President Donald Trump said Thursday he didn't know about the $130,000 payment his personal attorney made to Stormy Daniels, issuing a firm denial in his first public comments about the adult-film actress who alleges she had an affair with him.
Asked aboard Air Force One whether he knew about the payment, Trump said flatly: "No."
Trump also said he didn't know why his longtime lawyer, Michael Cohen, had made the payment or where the attorney got the money, saying, "You'll have to ask Michael Cohen. Michael is my attorney. You'll have to ask Michael."
Until now, Trump had avoided any questions on Daniels, though the White House has consistently said Trump denies there was a relationship. Still, he has been dogged by the focus on the porn actress, who says she had a sexual encounter with the president in 2006 and was paid to keep quiet about it as part of a non-disclosure agreement she signed days before the 2016 presidential election. Daniels is now seeking to invalidate that agreement.
Her attorney, Michael Avenatti, tweeted in response to Trump on Thursday that, "We very much look forward to testing the truthfulness of Mr. Trump's feigned lack of knowledge concerning the $130k payment as stated on Air Force One."

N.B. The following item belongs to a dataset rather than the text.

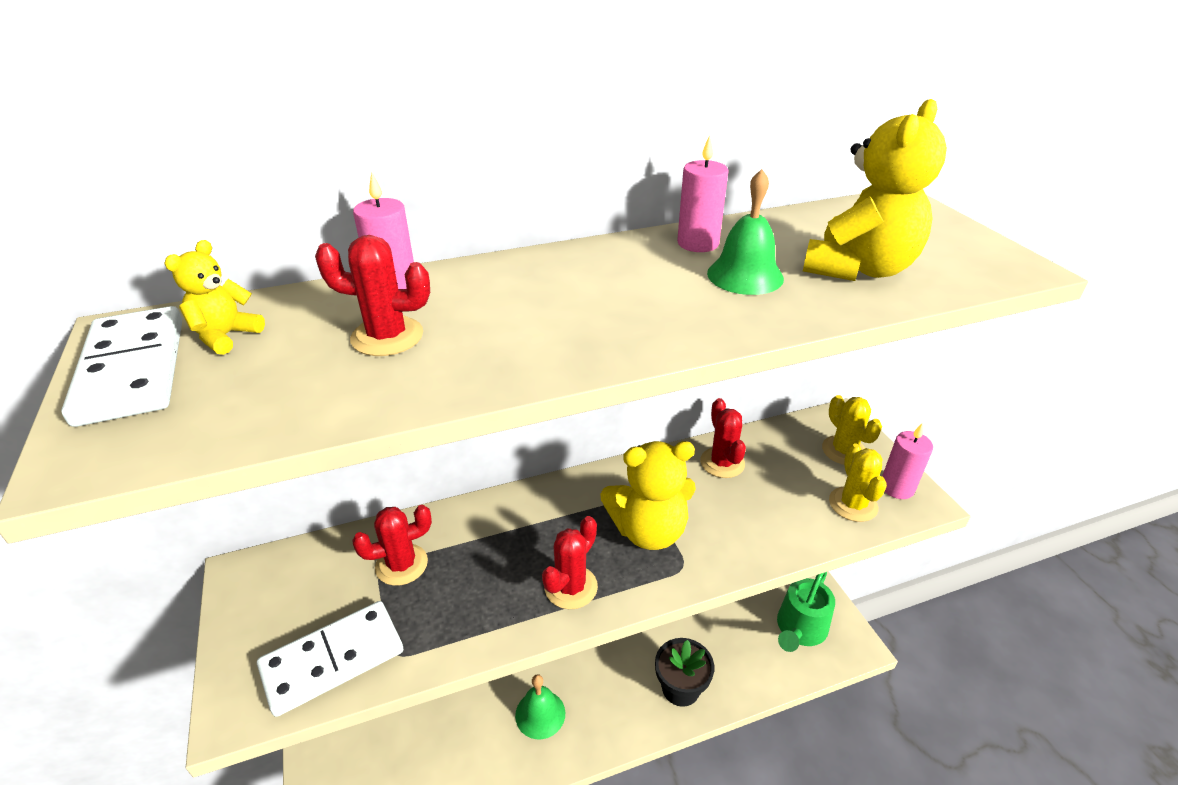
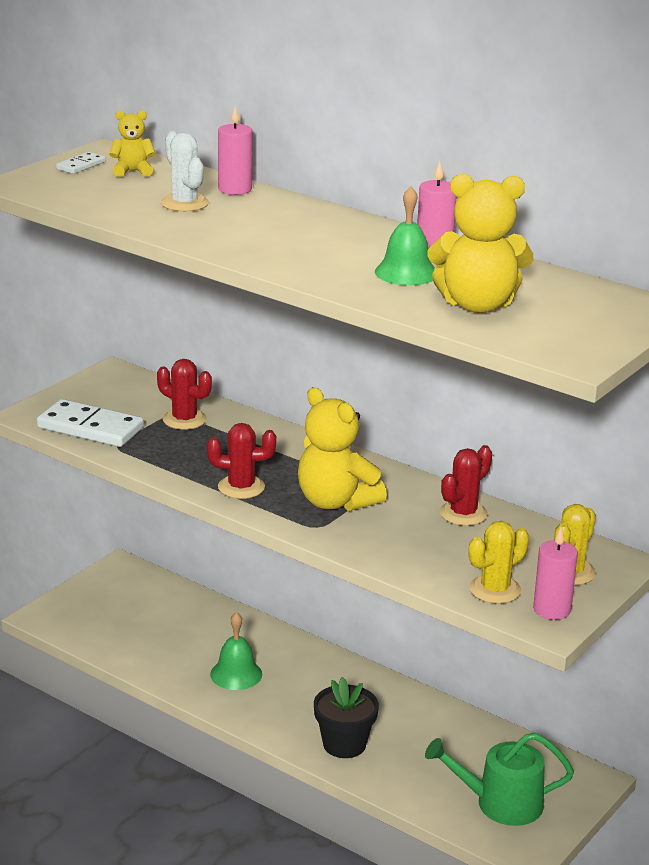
camera: 55 degrees right, 10 degrees down
white domino [61,306,182,427] -> white domino [56,152,105,174], size x0.48
red cactus [315,235,430,356] -> white cactus [161,131,209,212]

"As history teaches us," he added, "it is one thing to deceive the press and quite another to do so under oath."
Avenatti then told The Associated Press: "I don't believe the feigned denial, but we're going to put it to the test."
One of several women pursuing potentially damaging legal actions, Daniels has kept up the highest profile in the news, helped by a punchy Twitter feed, a widely viewed interview on 60 Minutes and a camera-ready attorney who has become a fixture on cable news.
Daniels, whose real name is Stephanie Clifford, has offered to return the $130,000 as she tries to "set the record straight." She's said she had sex with Trump once in 2006 and their relationship continued for about a year. Trump married his current wife, Melania, in 2005, and their son Barron was born in 2006.
Daniels argues the non-disclosure agreement is legally invalid because it was only signed by her and Cohen, not by Trump.
Earlier this week, Trump asked a federal judge to order private arbitration in the case. Trump and Cohen filed papers in federal court in Los Angeles asking a judge to rule that the case must be heard by an arbitrator instead of a jury.
Avenatti said they would oppose private arbitration, arguing it should be heard by the American public.